The Great Barrier Reef Has Lost Half Its Coral Since the 1990s

The mass disappearance of coral reefs is just another sign that the planet’s ecosystem is crying out for help.

One of the world’s greatest natural wonders is also one of the most endangered. The Great Barrier Reef, off the northeast coast of Australia, has lost half of its coral since the 1990s — and the cause is climate change, researchers from the ARC Centre of Excellence for Coral Reef Studies at Queensland’s James Cook University found in a study released today.

The number of all coral sizes on the planet’s largest reef has declined by more than 50% since the 1990s, one of the report’s co-authors Terry Hughes told CNN in a statement.

While coral growth has suffered all around the world, the impact on the Great Barrier Reef is remarkably pronounced, especially when compared to the baselines set in 1995 and 1996. “We used to think the Great Barrier Reef is protected by its sheer size — but our results show that even the world's largest and relatively well-protected reef system is increasingly compromised and in decline,” said Hughes.

In the study’s summary, it noted damage in particular areas, attributed to the climate crisis: “Declines were particularly pronounced in the northern and central regions of the Great Barrier Reef, following mass coral bleaching in 2016 and 2017.”

seat turtle swims through the Great Barrier Reef
Jonas Gratzer/Getty

The main trigger of the decline is rising ocean temperatures, which causes the coral bleaching — a phenomenon when coral expels the algae in their tissues and turns white since the water is too warm, the National Ocean Service describes.
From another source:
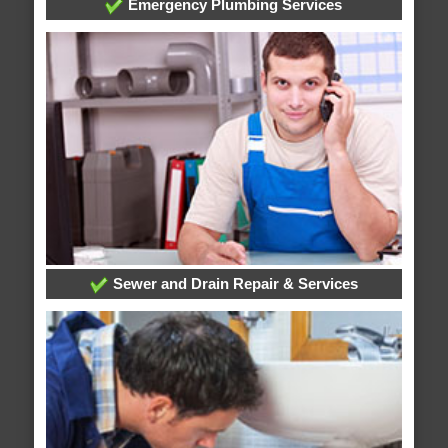
Emergency Plumbing Services
Sewer and Drain Repair & Services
While the change doesn’t kill the coral, it causes it to survive under extreme stress, putting it at greater potential for death.

Record-breaking temperatures in the early part of this year, as well as other mass bleaching events in recent years, have contributed to the detrimental effects, CNN reports.

The reason the disappearing coral is so alarming: Without reefs, there wouldn’t be oceans, which cover 70% of Earth’s surface. “Somewhere between a quarter and a third of all marine species everywhere has some part of their life cycle in coral reefs,” reef expert John “Charlie” Veron, nicknamed “The Godfather of Coral,” told CNN in 2018. “So, you take out coral reefs and a third to a quarter of all marine species gets wiped out. Now that is ecological chaos, it is ecological collapse.”

Closer to home, half of the coral reefs in the U.S. were lost in a single year during a mass bleaching event in 2005 when the warm Caribbean waters surrounding the U.S. Virgin Islands and Puerto Rico spread south.